Reading passage —
*** Begin section ***
Republicans and Democrats have little in common other than their “capitalism” and perhaps their misbegotten sense of American exceptionalism.

And when it comes to basic life support legislation — Social Security, Medicare, Medicaid, food stamps, nutritional programs for children, public health agencies like the Centers for Disease Control and Prevention (CDC), and public works — the rift is bottomless.

Republicans have been opposed to Social Security from the very beginning. In the 1930s, the Republican Party and its business class constituents regarded the “whole idea” of a social safety net for the elderly and infirm, as well as unemployment insurance, “with consternation, if not with horror,” Arthur M. Schlesinger, Jr. writes in his definitive work “The Coming of the New Deal.” Schlesinger quotes the the National Industrial Conference Board as saying that such ideas it would cause “ultimate socialistic control of life and industry. He quotes a spokesman for General Motors as saying it would undermine national life and values by “destroying initiative, discouraging thrift, and stifling individual responsibility.” Republicans still believe that stuff today.
*** End section ***
Work item — In the passage on Social Security, which book by Arthur M. Schlesinger, Jr. is cited?

Provided information —
*** Begin section ***
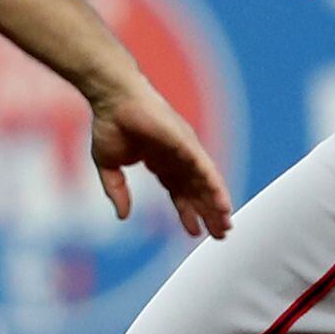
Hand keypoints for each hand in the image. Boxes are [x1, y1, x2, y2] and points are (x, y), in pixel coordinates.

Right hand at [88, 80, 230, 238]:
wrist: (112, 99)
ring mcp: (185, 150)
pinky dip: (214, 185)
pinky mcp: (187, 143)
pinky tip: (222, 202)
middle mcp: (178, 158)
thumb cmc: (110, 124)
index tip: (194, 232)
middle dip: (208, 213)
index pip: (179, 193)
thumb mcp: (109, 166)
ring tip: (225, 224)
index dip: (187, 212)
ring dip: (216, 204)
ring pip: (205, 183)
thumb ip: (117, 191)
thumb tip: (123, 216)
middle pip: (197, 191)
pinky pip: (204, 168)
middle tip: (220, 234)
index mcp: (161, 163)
*** End section ***
*** Begin section ***
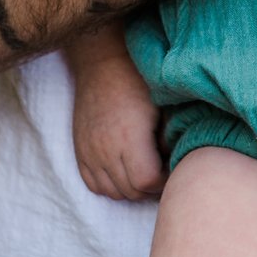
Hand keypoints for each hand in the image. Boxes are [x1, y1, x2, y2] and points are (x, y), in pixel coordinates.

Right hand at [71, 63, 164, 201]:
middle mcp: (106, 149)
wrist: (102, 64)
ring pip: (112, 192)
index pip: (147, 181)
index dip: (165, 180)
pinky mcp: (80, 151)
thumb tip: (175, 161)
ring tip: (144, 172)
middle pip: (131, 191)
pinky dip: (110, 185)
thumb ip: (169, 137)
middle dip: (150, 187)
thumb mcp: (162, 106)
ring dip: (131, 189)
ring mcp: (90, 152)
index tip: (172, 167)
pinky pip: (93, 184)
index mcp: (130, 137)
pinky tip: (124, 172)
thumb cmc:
*** End section ***
*** Begin section ***
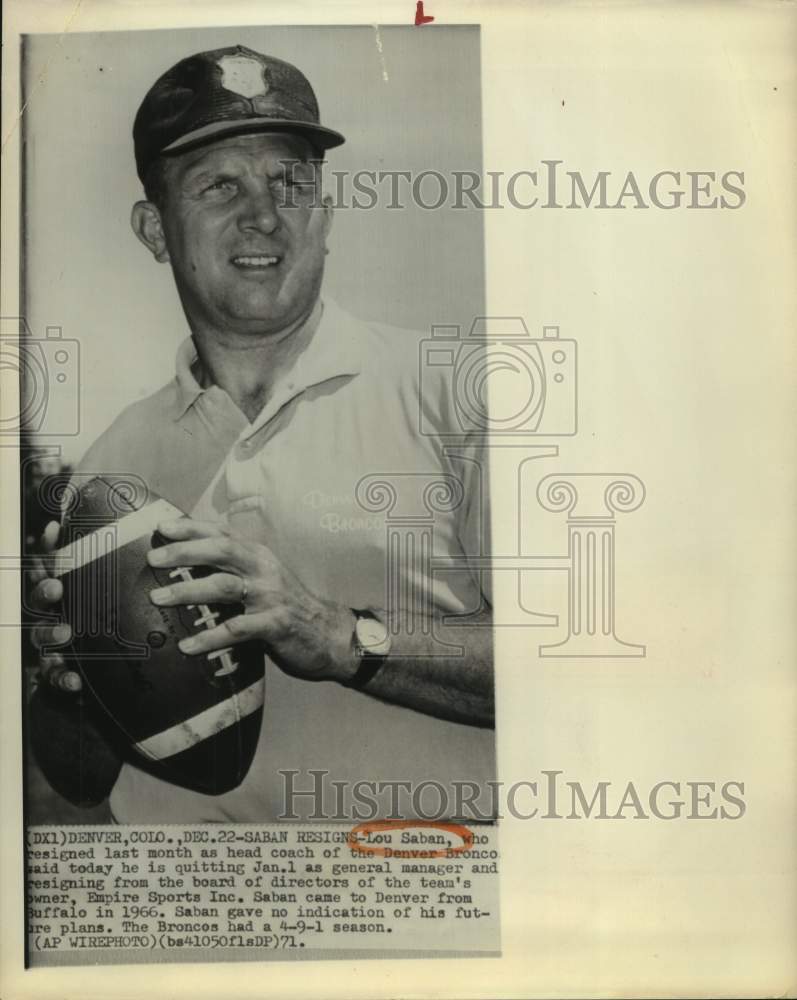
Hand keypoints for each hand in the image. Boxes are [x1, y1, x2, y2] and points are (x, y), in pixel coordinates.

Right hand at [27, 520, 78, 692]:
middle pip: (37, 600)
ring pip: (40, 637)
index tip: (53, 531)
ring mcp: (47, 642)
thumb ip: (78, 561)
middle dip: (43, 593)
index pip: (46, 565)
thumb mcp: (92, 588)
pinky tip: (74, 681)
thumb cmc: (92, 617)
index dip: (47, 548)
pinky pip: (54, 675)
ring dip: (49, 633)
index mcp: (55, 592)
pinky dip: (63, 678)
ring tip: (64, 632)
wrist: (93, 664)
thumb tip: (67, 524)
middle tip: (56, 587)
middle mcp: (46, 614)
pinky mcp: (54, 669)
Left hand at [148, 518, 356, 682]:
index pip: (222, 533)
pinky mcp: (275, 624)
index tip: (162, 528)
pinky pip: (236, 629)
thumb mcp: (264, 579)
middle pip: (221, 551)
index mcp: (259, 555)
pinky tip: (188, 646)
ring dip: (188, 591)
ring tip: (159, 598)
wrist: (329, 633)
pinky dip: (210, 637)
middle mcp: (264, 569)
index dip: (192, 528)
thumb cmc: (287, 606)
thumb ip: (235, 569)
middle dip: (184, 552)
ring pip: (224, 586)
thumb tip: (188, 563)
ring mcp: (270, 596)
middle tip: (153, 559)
*** End section ***
Solution for this exercise — "The Coming of the New Deal"